Scientific classification
- Kingdom: Animalia
- Phylum: Arthropoda
- Clade: Pancrustacea
- Class: Malacostraca
- Order: Decapoda
- Suborder: Pleocyemata
- Infraorder: Anomura
- Family: Diogenidae
- Genus: Calcinus
- Species: C. latens
- Binomial name: Calcinus latens (Randall, 1840)

= Calcinus latens =

- Genus: Calcinus
- Species: latens
- Authority: (Randall, 1840)

Species of crab

Calcinus latens, the hidden hermit crab, is a species of hermit crab in the family Diogenidae.

== Description ==
Calcinus latens is a small hermit crab, ranging in shell size from 2 to 7 mm long, distinguished by olive green bodies, dark-tipped legs, and varying-sized claws, with the left being larger than the right. There is significant sexual dimorphism within the species, with males and intersex hermit crabs typically larger in size than females. Reef ecosystems can provide little visibility, so the C. latens relies on chemosensory structures to explore, protect, and hide in its environment. Even with certain chemosensory abilities in its environment, the C. latens will frequently lose in competition for shells with another species in the same genus, Calcinus laevimanus.

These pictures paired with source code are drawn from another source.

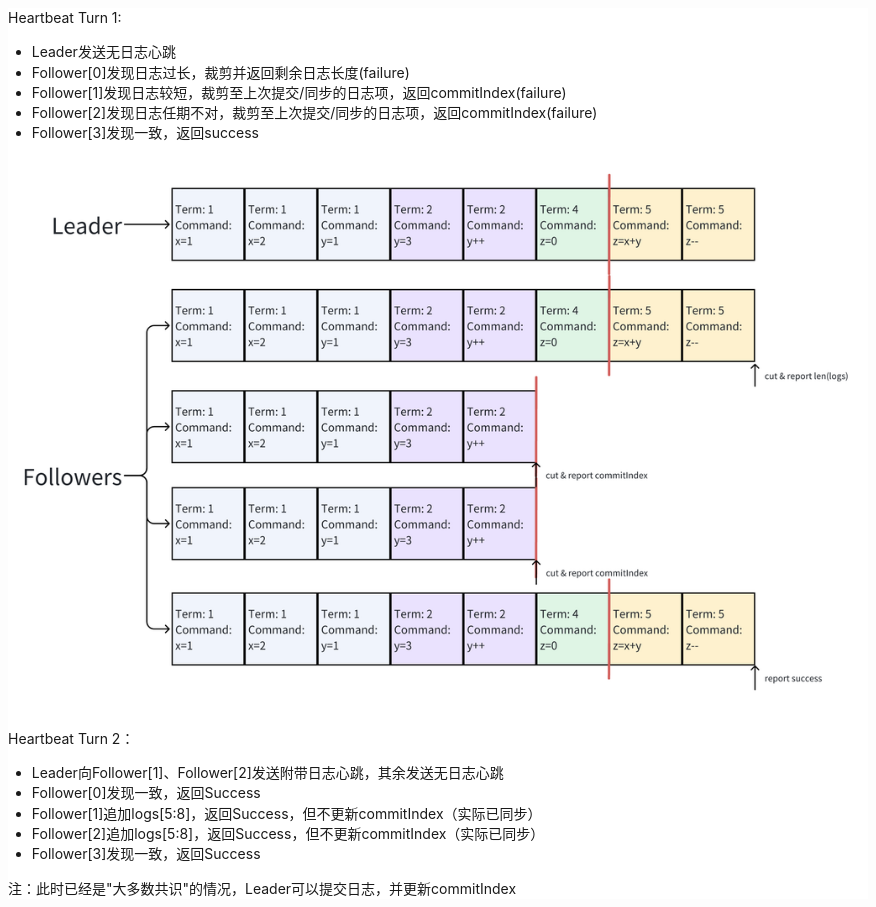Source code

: Heartbeat Turn 1:
  - Leader发送无日志心跳
  - Follower[0]发现日志过长，裁剪并返回剩余日志长度(failure)
  - Follower[1]发现日志较短，裁剪至上次提交/同步的日志项，返回commitIndex(failure)
  - Follower[2]发现日志任期不对，裁剪至上次提交/同步的日志项，返回commitIndex(failure)
  - Follower[3]发现一致，返回success

![img](./pictures/lab3-log/5.png)

Heartbeat Turn 2：
  - Leader向Follower[1]、Follower[2]发送附带日志心跳，其余发送无日志心跳
  - Follower[0]发现一致，返回Success
  - Follower[1]追加logs[5:8]，返回Success，但不更新commitIndex（实际已同步）
  - Follower[2]追加logs[5:8]，返回Success，但不更新commitIndex（实际已同步）
  - Follower[3]发现一致，返回Success

注：此时已经是"大多数共识"的情况，Leader可以提交日志，并更新commitIndex
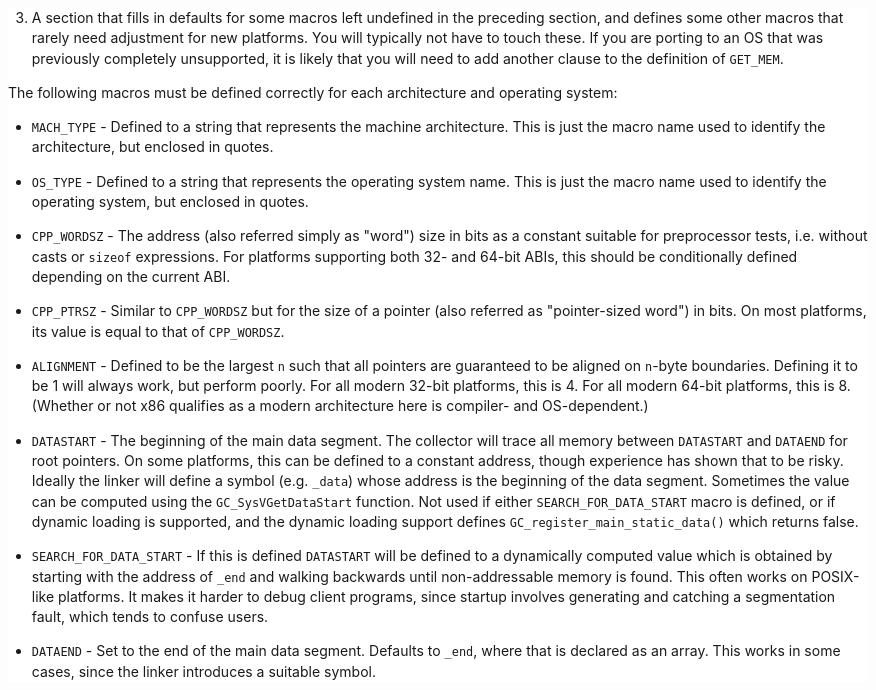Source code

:   3. A section that fills in defaults for some macros left undefined in the
     preceding section, and defines some other macros that rarely need
     adjustment for new platforms. You will typically not have to touch these.
     If you are porting to an OS that was previously completely unsupported,
     it is likely that you will need to add another clause to the definition
     of `GET_MEM`.

The following macros must be defined correctly for each architecture and
operating system:

  * `MACH_TYPE` - Defined to a string that represents the machine
    architecture. This is just the macro name used to identify the
    architecture, but enclosed in quotes.

  * `OS_TYPE` - Defined to a string that represents the operating system name.
    This is just the macro name used to identify the operating system, but
    enclosed in quotes.

  * `CPP_WORDSZ` - The address (also referred simply as "word") size in bits
    as a constant suitable for preprocessor tests, i.e. without casts or
    `sizeof` expressions. For platforms supporting both 32- and 64-bit ABIs,
    this should be conditionally defined depending on the current ABI.

  * `CPP_PTRSZ` - Similar to `CPP_WORDSZ` but for the size of a pointer (also
    referred as "pointer-sized word") in bits. On most platforms, its value
    is equal to that of `CPP_WORDSZ`.

  * `ALIGNMENT` - Defined to be the largest `n` such that all pointers
    are guaranteed to be aligned on `n`-byte boundaries. Defining it to be
    1 will always work, but perform poorly. For all modern 32-bit platforms,
    this is 4. For all modern 64-bit platforms, this is 8. (Whether or not
    x86 qualifies as a modern architecture here is compiler- and
    OS-dependent.)

  * `DATASTART` - The beginning of the main data segment. The collector will
    trace all memory between `DATASTART` and `DATAEND` for root pointers.
    On some platforms, this can be defined to a constant address, though
    experience has shown that to be risky. Ideally the linker will define
    a symbol (e.g. `_data`) whose address is the beginning of the data
    segment. Sometimes the value can be computed using the
    `GC_SysVGetDataStart` function. Not used if either `SEARCH_FOR_DATA_START`
    macro is defined, or if dynamic loading is supported, and the dynamic
    loading support defines `GC_register_main_static_data()` which returns
    false.

  * `SEARCH_FOR_DATA_START` - If this is defined `DATASTART` will be defined
    to a dynamically computed value which is obtained by starting with the
    address of `_end` and walking backwards until non-addressable memory
    is found. This often works on POSIX-like platforms. It makes it harder
    to debug client programs, since startup involves generating and catching
    a segmentation fault, which tends to confuse users.

  * `DATAEND` - Set to the end of the main data segment. Defaults to `_end`,
    where that is declared as an array. This works in some cases, since the
    linker introduces a suitable symbol.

== Distribution and habitat ==
Calcinus latens is a common hermit crab species distributed throughout the tropical Indo Pacific region, including areas such as Australia, Japan, the Eastern Coast of Africa, and Hawai'i. It inhabits coral reefs, hiding under rocks and rubble in intertidal and shallow subtidal zones, at depths up to 5 m.